DATA IN THIS EXERCISE:
◇ ◇ ◇
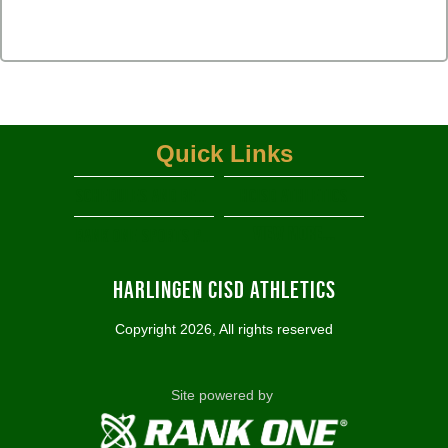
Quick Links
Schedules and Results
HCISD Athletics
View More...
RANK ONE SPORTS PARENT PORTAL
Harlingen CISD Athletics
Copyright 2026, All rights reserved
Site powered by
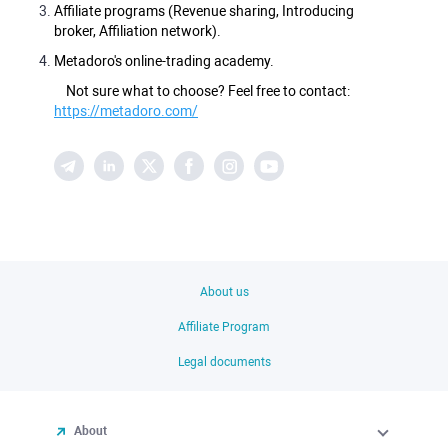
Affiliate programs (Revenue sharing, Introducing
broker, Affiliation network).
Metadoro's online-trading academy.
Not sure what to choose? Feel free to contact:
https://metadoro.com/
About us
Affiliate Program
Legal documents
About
◇ ◇ ◇
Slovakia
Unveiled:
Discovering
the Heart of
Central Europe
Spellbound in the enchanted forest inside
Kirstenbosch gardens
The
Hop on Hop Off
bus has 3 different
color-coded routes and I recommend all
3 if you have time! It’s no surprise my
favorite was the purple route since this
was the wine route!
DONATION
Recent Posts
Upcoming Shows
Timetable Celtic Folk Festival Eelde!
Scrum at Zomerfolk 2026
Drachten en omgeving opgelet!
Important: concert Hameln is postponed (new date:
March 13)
◇ ◇ ◇
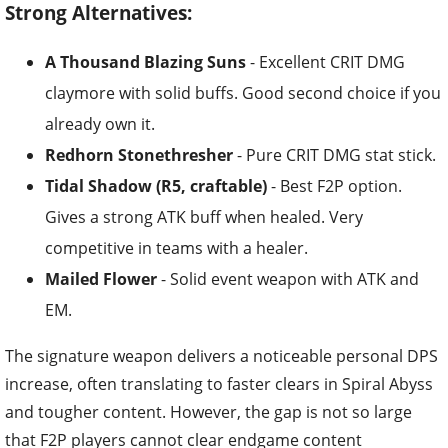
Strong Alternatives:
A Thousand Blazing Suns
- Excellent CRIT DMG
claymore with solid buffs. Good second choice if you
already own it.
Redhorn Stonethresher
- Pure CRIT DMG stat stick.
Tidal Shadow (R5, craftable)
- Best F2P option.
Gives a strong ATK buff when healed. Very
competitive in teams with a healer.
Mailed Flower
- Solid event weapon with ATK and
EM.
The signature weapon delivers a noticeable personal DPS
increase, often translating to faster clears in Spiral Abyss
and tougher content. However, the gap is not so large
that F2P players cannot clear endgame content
◇ ◇ ◇
WHAT TO PRODUCE: Give an exact copy of the lines above from the line with "Central Europe" up to and including the line with "favorite was the purple route since this", and leave everything else out.

PROBLEM SOLUTION:
Central Europe
Spellbound in the enchanted forest inside
Kirstenbosch gardens
The
Hop on Hop Off
bus has 3 different
color-coded routes and I recommend all
3 if you have time! It’s no surprise my
favorite was the purple route since this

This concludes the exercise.